Does a SSD page size > filesystem block size increase SSD write amplification


After reading up on SSD technology, there's a question I can't seem to answer.

Judging by this Anandtech review, most current SSDs use at least a 8KB page size. As far as I understand, this means that no less than 8KB can be written to the SSD's NAND at once. Apparently, this helps for random writes as well as other things.

However, many current filesystems use a 4KB block size. Does this mean that, for a single 4K write, the SSD write amplification is at least 2, since a whole 8KB page is written? What about random 4K writes?

Best Answer

I'm not 100% sure but have been looking into the same question. I believe that it can have an effect but depends also on the physical and logical block sizes reported by the disk. If so, it would affect both performance and durability.

The filesystem block size is the smallest addressable unit for the filesystem. Filesystem requests are passed to the device driver to get the data from the disk. The device driver will convert into device block requests based on the logical/physical block sizes of the disk. On Linux you can see e.g. /sys/block/sda/queue/logical_block_size and /sys/block/sda/queue/physical_block_size.

If the device block size is lower than the page size of the device then the requests will anyway be broken down further no matter how large they are to start with. This seems like suboptimal behaviour anyway that should be fixed first - I think it is not uncommon to see 512B on a modern SSD with 4/8KiB pages. See Changing sector size on Samsung 840 SSDs.

If the device block size is the same as the page size, say 8KiB, then it seems likely that two 4KiB requests from filesystem would result in a unnecessary second request and in the case of writes especially this would be pretty bad.

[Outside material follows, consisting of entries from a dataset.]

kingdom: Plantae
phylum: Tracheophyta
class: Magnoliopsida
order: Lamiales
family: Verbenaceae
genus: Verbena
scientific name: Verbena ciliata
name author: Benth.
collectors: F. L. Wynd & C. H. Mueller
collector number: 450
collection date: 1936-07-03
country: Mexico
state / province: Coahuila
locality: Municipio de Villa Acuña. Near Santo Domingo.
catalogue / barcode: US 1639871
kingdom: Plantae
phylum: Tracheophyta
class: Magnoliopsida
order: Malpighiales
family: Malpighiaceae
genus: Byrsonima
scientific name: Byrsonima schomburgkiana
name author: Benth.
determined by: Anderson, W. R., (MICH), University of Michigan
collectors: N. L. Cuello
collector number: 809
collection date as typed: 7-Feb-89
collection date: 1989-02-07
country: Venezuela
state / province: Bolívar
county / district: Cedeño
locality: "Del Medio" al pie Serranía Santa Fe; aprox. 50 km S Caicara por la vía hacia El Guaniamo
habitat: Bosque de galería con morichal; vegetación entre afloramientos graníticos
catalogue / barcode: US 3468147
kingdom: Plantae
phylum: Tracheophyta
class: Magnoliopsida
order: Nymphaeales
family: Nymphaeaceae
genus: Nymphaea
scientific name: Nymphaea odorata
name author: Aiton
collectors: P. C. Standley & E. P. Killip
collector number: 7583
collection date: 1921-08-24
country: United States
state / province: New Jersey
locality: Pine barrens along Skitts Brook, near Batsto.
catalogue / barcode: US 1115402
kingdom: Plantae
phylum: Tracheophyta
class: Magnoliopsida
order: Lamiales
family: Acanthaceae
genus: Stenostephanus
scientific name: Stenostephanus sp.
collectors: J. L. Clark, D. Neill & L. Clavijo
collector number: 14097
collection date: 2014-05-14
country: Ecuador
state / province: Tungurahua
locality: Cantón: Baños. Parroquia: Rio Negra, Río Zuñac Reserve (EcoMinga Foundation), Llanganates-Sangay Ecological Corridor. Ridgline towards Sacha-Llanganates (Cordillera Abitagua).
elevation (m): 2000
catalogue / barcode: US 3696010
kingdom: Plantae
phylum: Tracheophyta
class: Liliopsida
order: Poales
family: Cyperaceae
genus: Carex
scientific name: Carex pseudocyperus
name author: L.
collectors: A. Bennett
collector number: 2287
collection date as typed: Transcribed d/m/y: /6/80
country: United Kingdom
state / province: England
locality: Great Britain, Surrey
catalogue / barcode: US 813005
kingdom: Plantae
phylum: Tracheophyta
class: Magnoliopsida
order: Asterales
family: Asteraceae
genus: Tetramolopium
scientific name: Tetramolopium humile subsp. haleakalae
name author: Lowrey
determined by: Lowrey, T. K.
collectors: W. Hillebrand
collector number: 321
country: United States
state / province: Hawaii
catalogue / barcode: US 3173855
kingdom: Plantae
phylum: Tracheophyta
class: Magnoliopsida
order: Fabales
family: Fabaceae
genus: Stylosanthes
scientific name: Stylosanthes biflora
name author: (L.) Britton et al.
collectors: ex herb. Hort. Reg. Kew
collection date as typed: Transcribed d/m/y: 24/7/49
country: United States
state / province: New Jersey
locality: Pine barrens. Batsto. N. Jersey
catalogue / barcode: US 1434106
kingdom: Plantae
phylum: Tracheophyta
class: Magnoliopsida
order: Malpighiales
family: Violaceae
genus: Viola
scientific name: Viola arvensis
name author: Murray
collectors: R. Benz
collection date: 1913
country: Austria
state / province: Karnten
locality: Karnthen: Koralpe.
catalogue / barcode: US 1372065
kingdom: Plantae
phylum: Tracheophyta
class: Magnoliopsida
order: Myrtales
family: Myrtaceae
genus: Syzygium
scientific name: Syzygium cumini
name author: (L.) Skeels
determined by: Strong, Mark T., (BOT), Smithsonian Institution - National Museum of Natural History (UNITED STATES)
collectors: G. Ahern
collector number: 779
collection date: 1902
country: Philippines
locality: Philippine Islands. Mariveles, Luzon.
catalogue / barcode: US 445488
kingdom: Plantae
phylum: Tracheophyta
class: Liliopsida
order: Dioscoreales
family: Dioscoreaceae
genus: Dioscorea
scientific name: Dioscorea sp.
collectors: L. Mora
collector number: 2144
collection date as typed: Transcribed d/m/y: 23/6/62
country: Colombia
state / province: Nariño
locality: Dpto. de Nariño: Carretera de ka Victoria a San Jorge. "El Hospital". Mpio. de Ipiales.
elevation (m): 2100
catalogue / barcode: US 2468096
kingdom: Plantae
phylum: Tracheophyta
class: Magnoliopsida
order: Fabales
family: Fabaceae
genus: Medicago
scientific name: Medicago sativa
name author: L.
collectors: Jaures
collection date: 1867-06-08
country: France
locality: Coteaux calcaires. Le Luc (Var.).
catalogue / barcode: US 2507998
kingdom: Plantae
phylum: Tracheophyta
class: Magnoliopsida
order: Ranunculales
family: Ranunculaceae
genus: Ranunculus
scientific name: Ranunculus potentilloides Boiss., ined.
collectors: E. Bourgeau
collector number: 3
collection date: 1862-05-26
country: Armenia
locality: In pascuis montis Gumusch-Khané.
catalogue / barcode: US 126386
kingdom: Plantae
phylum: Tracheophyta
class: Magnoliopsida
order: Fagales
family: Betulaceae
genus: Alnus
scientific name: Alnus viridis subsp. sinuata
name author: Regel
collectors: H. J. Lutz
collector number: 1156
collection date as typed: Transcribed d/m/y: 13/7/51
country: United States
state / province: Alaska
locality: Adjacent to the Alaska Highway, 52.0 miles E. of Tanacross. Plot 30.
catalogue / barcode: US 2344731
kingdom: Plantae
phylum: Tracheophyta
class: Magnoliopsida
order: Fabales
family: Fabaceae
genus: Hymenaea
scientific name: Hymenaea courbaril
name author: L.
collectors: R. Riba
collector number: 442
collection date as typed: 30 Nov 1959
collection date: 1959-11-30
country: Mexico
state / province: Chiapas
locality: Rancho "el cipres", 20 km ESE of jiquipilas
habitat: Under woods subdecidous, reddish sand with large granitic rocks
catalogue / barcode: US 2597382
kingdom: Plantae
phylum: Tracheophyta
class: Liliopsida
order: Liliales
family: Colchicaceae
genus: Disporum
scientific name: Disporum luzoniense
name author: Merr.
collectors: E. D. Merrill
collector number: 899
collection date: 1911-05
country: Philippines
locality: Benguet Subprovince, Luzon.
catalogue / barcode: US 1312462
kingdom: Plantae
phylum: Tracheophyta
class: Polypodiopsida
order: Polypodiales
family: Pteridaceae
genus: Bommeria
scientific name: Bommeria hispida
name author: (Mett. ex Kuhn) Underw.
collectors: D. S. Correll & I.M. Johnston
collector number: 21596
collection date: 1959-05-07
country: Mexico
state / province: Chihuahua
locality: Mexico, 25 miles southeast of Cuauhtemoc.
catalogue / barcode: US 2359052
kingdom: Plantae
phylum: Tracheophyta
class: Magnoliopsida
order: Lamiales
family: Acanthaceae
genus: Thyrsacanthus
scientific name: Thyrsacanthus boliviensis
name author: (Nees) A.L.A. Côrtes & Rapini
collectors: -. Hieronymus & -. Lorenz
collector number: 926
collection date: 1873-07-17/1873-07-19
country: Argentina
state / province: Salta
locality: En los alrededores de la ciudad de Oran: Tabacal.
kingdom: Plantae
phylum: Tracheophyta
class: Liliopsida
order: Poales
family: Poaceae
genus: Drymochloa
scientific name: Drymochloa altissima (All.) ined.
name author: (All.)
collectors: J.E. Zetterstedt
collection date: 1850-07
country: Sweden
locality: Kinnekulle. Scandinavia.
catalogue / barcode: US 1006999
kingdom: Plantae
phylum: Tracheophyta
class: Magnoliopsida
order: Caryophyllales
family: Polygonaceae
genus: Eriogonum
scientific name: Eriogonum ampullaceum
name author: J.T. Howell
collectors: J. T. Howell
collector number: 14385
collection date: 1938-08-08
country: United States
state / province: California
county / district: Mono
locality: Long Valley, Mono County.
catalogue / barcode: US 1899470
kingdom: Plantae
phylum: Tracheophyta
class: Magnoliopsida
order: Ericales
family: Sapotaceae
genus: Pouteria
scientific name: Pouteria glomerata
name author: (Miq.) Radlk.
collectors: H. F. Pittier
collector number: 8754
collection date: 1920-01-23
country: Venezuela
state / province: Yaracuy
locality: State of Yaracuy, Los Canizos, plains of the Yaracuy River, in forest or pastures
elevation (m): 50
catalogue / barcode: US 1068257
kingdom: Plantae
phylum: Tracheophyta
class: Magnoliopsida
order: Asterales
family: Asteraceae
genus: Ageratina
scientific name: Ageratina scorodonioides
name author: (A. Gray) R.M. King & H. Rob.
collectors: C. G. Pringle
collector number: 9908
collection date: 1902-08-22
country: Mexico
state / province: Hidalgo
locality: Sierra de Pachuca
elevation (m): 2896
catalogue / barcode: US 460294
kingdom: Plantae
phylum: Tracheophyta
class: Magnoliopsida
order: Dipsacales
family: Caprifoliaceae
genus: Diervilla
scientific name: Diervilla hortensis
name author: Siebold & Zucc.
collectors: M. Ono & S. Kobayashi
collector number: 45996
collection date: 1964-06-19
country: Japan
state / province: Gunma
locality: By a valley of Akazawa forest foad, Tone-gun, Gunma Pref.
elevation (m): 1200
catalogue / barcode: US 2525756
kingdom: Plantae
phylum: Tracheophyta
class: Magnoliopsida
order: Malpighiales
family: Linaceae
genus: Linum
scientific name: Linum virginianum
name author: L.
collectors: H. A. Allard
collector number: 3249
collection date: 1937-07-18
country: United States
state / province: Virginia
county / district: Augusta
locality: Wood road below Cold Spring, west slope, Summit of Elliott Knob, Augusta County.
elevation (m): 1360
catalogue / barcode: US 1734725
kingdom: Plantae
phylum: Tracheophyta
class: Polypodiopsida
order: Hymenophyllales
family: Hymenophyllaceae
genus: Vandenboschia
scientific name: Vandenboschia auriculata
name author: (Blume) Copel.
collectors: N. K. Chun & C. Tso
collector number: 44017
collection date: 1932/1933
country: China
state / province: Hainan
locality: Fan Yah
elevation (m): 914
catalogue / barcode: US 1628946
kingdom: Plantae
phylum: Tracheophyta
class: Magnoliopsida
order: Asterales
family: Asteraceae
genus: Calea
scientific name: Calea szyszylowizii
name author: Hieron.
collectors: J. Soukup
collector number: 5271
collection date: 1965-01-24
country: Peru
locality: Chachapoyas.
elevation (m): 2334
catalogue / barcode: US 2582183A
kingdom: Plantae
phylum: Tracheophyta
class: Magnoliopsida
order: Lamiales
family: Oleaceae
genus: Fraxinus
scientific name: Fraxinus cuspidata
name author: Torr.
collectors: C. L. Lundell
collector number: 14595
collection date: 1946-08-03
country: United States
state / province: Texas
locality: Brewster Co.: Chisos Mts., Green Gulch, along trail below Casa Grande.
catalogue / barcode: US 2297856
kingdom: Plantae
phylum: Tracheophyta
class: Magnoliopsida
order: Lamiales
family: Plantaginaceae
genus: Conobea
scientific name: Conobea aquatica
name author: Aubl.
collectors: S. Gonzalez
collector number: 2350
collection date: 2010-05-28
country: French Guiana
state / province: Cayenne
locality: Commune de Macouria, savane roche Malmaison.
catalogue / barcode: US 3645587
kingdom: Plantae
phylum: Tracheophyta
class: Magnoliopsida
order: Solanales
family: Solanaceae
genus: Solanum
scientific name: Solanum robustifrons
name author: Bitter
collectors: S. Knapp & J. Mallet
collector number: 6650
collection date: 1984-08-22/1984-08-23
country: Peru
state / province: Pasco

What is not clear to me is the extent to which either of these effects is mitigated by controller or OS caching. jon's answer does not provide much detail or evidence. It sounds pretty likely that reads would be cached, as this would anyway be a risk-free performance and durability optimisation. Write-caching is normally enabled for SSDs too but is optional. It then depends a bit on the cache policy/flush interval. On Windows there seems to be some confusion around write caching options (the accepted answer to What does "Write cache buffer flushing" mean doesn't really explain the difference between two settings and other articles also conflate them).